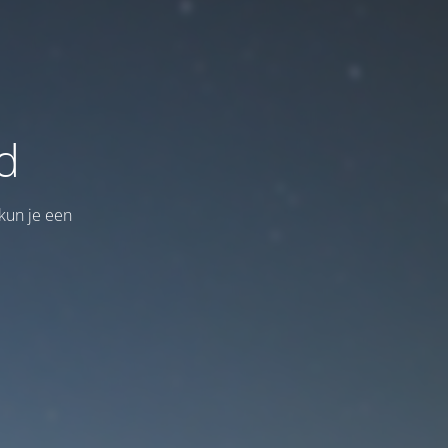
d
kun je een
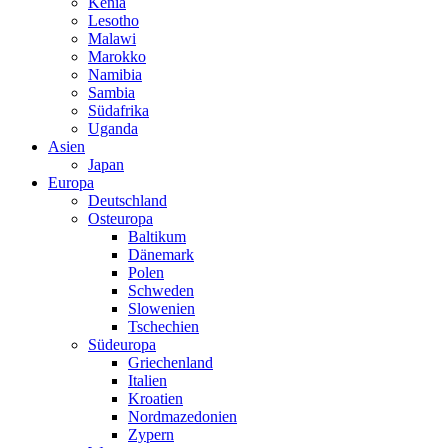
Kenia
Lesotho
Malawi
Marokko
Namibia
Sambia
Südafrika
Uganda
Asien
Japan
Europa
Deutschland
Osteuropa
Baltikum
Dänemark
Polen
Schweden
Slowenien
Tschechien
Südeuropa
Griechenland
Italien
Kroatien
Nordmazedonien
Zypern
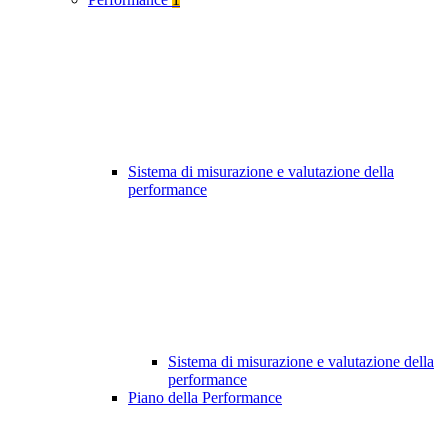
Sistema di misurazione e valutazione della
performance
Sistema di misurazione e valutazione della
performance
Piano della Performance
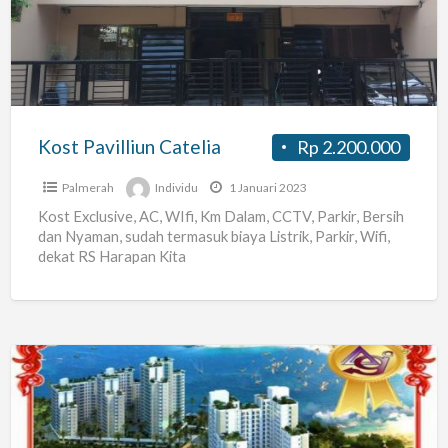
Kost Pavilliun Catelia
Rp 2.200.000
Palmerah
Individu
1 Januari 2023
Kost Exclusive, AC, WIfi, Km Dalam, CCTV, Parkir, Bersih
dan Nyaman, sudah termasuk biaya Listrik, Parkir, Wifi,
dekat RS Harapan Kita
apartement
pluit
sea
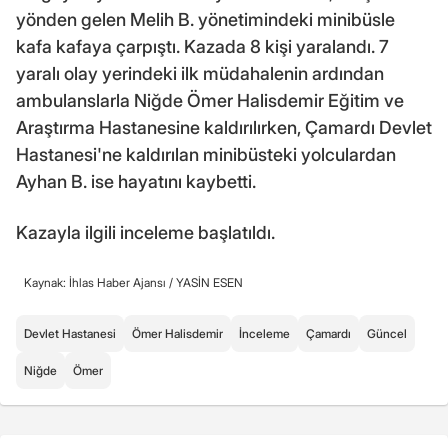
yönden gelen Melih B. yönetimindeki minibüsle
kafa kafaya çarpıştı. Kazada 8 kişi yaralandı. 7
yaralı olay yerindeki ilk müdahalenin ardından
ambulanslarla Niğde Ömer Halisdemir Eğitim ve
Araştırma Hastanesine kaldırılırken, Çamardı Devlet
Hastanesi'ne kaldırılan minibüsteki yolculardan
Ayhan B. ise hayatını kaybetti.
Kazayla ilgili inceleme başlatıldı.
Kaynak: İhlas Haber Ajansı /
YASİN ESEN
Devlet Hastanesi
Ömer Halisdemir
İnceleme
Çamardı
Güncel
Niğde
Ömer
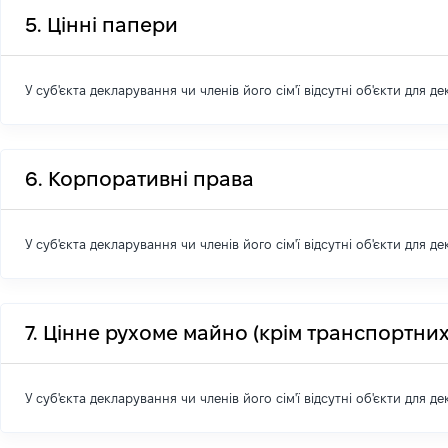
5. Цінні папери
У суб'єкта декларування чи членів його сім'ї відсутні об'єкти для д
6. Корпоративні права
У суб'єкта декларування чи членів його сім'ї відсутні об'єкти для д
7. Цінне рухоме майно (крім транспортних
У суб'єкта декларування чи членів його сім'ї відсутні об'єкти для д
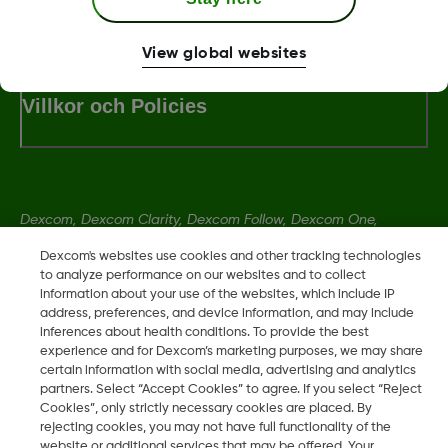
LBL-1000444 Rev001
View global websites
Villkor och Policies
Dexcom, Dexcom Clarity, Dexcom Follow, Dexcom One,
Dexcom Share, Share är varumärken eller registrerade
Dexcom's websites use cookies and other tracking technologies
varumärken i USA och kan vara det i andra länder.
to analyze performance on our websites and to collect
information about your use of the websites, which include IP
address, preferences, and device information, and may include
LBL-1000444 Rev001
inferences about health conditions. To provide the best
experience and for Dexcom’s marketing purposes, we may share
certain information with social media, advertising and analytics
partners. Select “Accept Cookies” to agree. If you select “Reject
©
2026 Dexcom, Inc. Med ensamrätt.
Cookies”, only strictly necessary cookies are placed. By
rejecting cookies, you may not have full functionality of the
website or additional services that may be offered. Your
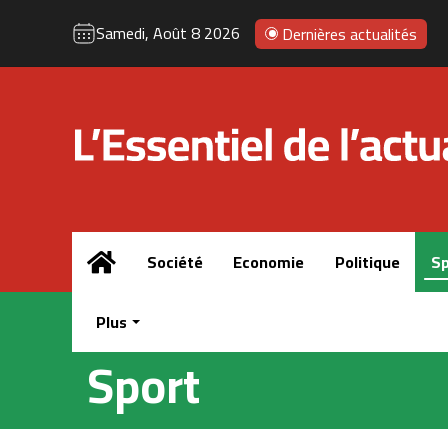
Samedi, Août 8 2026
Dernières actualités
Accueil
Société
Economie
Politique
Sp
Plus
Sport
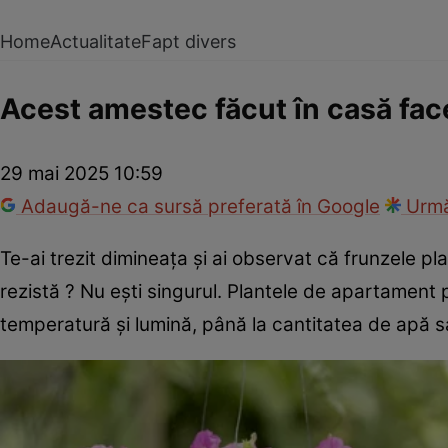
Home
Actualitate
Fapt divers
Acest amestec făcut în casă face 
29 mai 2025 10:59
Adaugă-ne ca sursă preferată în Google
Urmă
Te-ai trezit dimineața și ai observat că frunzele plan
rezistă ? Nu ești singurul. Plantele de apartament p
temperatură și lumină, până la cantitatea de apă sa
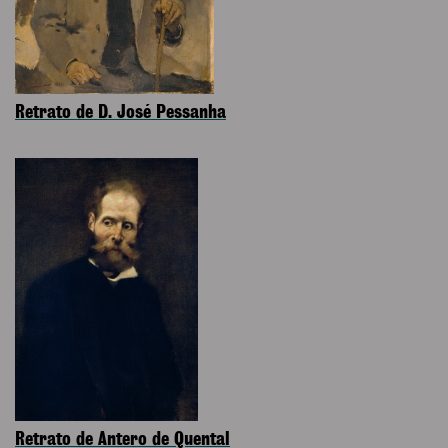
Retrato de D. José Pessanha
Retrato de Antero de Quental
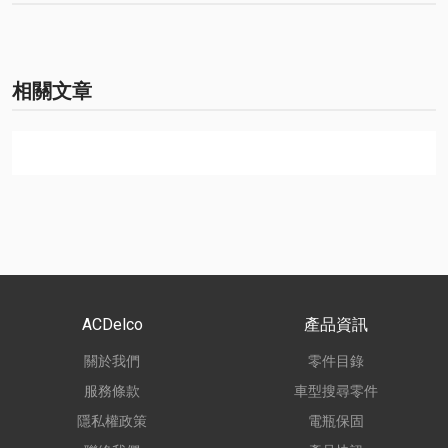
相關文章
ACDelco
產品資訊
關於我們
零件目錄
服務條款
車型搜尋零件
隱私權政策
電瓶保固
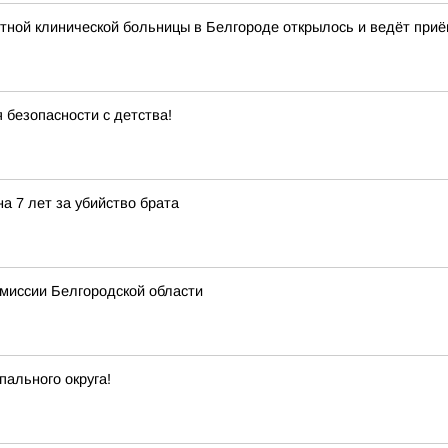
тной клинической больницы в Белгороде открылось и ведёт приё
 безопасности с детства!
а 7 лет за убийство брата
миссии Белгородской области
пального округа!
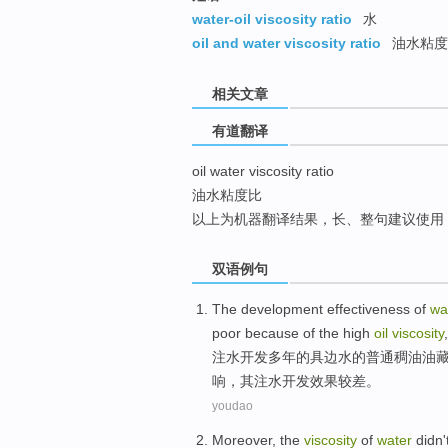
top
water-oil viscosity ratio
水
oil and water viscosity ratio
油水粘度
相关文章
有道翻译
oil water viscosity ratio
油水粘度比
以上为机器翻译结果，长、整句建议使用
双语例句
The
development
effectiveness
of
wa
poor
because of
the
high
oil
viscosity
注水
开发
多年
的
具
边
水
的普通
稠油
油
响，
其
注水开发效果
较
差。
youdao
Moreover, the
viscosity
of
water
didn
'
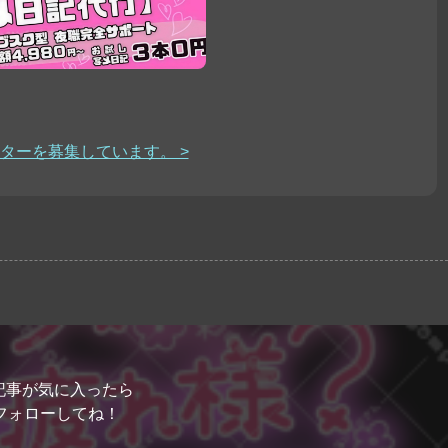
ターを募集しています。 >
記事が気に入ったら
フォローしてね！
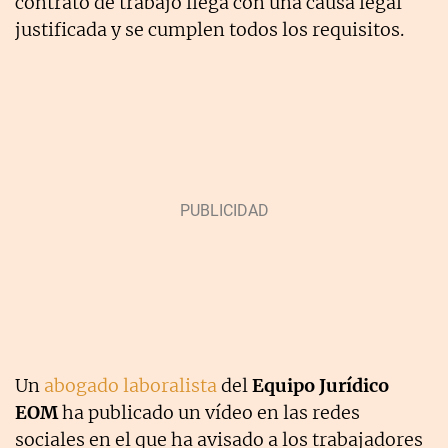
contrato de trabajo llega con una causa legal
justificada y se cumplen todos los requisitos.
Un
abogado laboralista
del
Equipo Jurídico
EOM
ha publicado un vídeo en las redes
sociales en el que ha avisado a los trabajadores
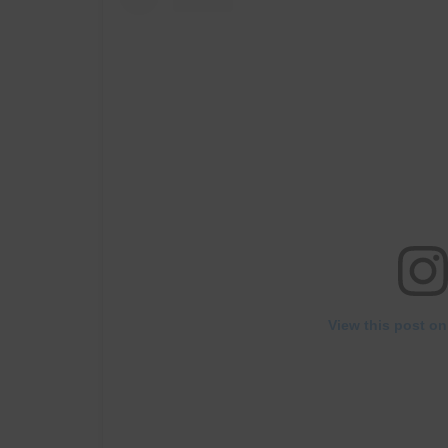
View this post on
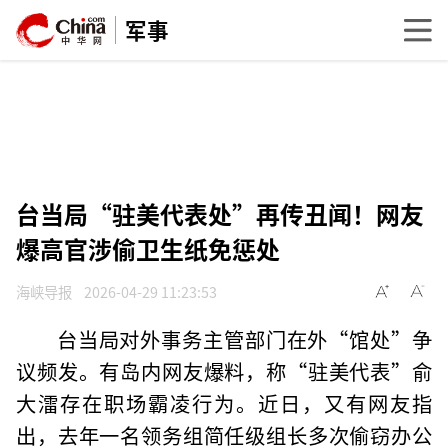
军事
台当局“驻美代表处”再传丑闻！网友
爆高官涉偷卫生纸免惩处
海峡导报
2026-04-29 11:23:53
台当局对外事务主管部门在外“馆处”争
议频发。有岛内网友爆料，称“驻美代表”俞
大㵢存在职场霸凌行为。近日，又有网友指
出，去年一名领务组简任级组长多次偷窃办公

- - -

=== Exercise requirements ===
Make an exact printout of the listing above, omitting the images.

=== Output for this task ===
d
kun je een
Kenia
Lesotho
Malawi
Marokko
Namibia
Sambia
Südafrika
Uganda
Asien
Japan
Europa
Deutschland
Osteuropa
Baltikum
Dänemark
Polen
Schweden
Slowenien
Tschechien
Südeuropa
Griechenland
Italien
Kroatien
Nordmazedonien
Zypern
Sistema di misurazione e valutazione della
performance
Sistema di misurazione e valutazione della
performance
Piano della Performance
Kost Pavilliun Catelia
Rp 2.200.000
Palmerah
Individu
1 Januari 2023
Kost Exclusive, AC, WIfi, Km Dalam, CCTV, Parkir, Bersih
dan Nyaman, sudah termasuk biaya Listrik, Parkir, Wifi,
dekat RS Harapan Kita
apartement
pluit
sea
yönden gelen Melih B. yönetimindeki minibüsle
kafa kafaya çarpıştı. Kazada 8 kişi yaralandı. 7
yaralı olay yerindeki ilk müdahalenin ardından
ambulanslarla Niğde Ömer Halisdemir Eğitim ve
Araştırma Hastanesine kaldırılırken, Çamardı Devlet
Hastanesi'ne kaldırılan minibüsteki yolculardan
Ayhan B. ise hayatını kaybetti.
Kazayla ilgili inceleme başlatıldı.
Kaynak: İhlas Haber Ajansı /
YASİN ESEN
Devlet Hastanesi
Ömer Halisdemir
İnceleme
Çamardı
Güncel
Niğde
Ömer
5. Цінні папери
У суб'єкта декларування чи членів його сім'ї відсутні об'єкти для д
6. Корпоративні права
У суб'єкта декларування чи членів його сім'ї відсутні об'єкти для д
7. Цінне рухоме майно (крім транспортних
У суб'єкта декларування чи членів його сім'ї відсутні об'єкти для д
LBL-1000444 Rev001
View global websites
Villkor och Policies
Dexcom, Dexcom Clarity, Dexcom Follow, Dexcom One,
Dexcom Share, Share är varumärken eller registrerade
Dexcom's websites use cookies and other tracking technologies
varumärken i USA och kan vara det i andra länder.
to analyze performance on our websites and to collect
information about your use of the websites, which include IP
address, preferences, and device information, and may include
LBL-1000444 Rev001
inferences about health conditions. To provide the best
experience and for Dexcom’s marketing purposes, we may share
certain information with social media, advertising and analytics
partners. Select “Accept Cookies” to agree. If you select “Reject
©
2026 Dexcom, Inc. Med ensamrätt.
Cookies”, only strictly necessary cookies are placed. By
rejecting cookies, you may not have full functionality of the
website or additional services that may be offered. Your
Samedi, Août 8 2026
Dernières actualités
Accueil
Société
Economie
Politique
Sp
Plus
Sport
Home
Actualitate
Fapt divers
Acest amestec făcut în casă face 
29 mai 2025 10:59
Adaugă-ne ca sursă preferată în Google
Urmă
Te-ai trezit dimineața și ai observat că frunzele plan
rezistă ? Nu ești singurul. Plantele de apartament p
temperatură și lumină, până la cantitatea de apă sa
Retrato de D. José Pessanha
Retrato de Antero de Quental
相關文章
ACDelco
產品資訊
關於我們
零件目錄
服務條款
車型搜尋零件
隱私權政策
電瓶保固
тной клинической больницы в Белгороде открылось и ведёт приё
 безопасности с детства!
а 7 лет за убийство брата
миссии Белгородской области
пального округа!
top
water-oil viscosity ratio
水
oil and water viscosity ratio
油水粘度
相关文章
有道翻译
oil water viscosity ratio
油水粘度比
以上为机器翻译结果，长、整句建议使用
双语例句
The
development
effectiveness
of
wa
poor
because of
the
high
oil
viscosity
注水
开发
多年
的
具
边
水
的普通
稠油
油
响，
其
注水开发效果
较
差。
youdao
Moreover, the
viscosity
of
water
didn
'
ターを募集しています。 >
記事が気に入ったら
フォローしてね！
contrato de trabajo llega con una causa legal
justificada y se cumplen todos los requisitos.
Un
abogado laboralista
del
Equipo Jurídico
EOM
ha publicado un vídeo en las redes
sociales en el que ha avisado a los trabajadores
View this post on
军事
台当局“驻美代表处”再传丑闻！网友
爆高官涉偷卫生纸免惩处
海峡导报
2026-04-29 11:23:53
台当局对外事务主管部门在外“馆处”争
议频发。有岛内网友爆料，称“驻美代表”俞
大㵢存在职场霸凌行为。近日，又有网友指
出，去年一名领务组简任级组长多次偷窃办公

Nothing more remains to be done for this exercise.